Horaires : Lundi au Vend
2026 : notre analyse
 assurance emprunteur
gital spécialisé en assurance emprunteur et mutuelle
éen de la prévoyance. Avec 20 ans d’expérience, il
◆ ◆ ◆ ◆
▶ Exercise directions: Reproduce each line of text from every item above, character for character, keeping the original line breaks.

▶ Result of this exercise:
Horaires : Lundi au Vend
2026 : notre analyse
 assurance emprunteur
gital spécialisé en assurance emprunteur et mutuelle
éen de la prévoyance. Avec 20 ans d’expérience, il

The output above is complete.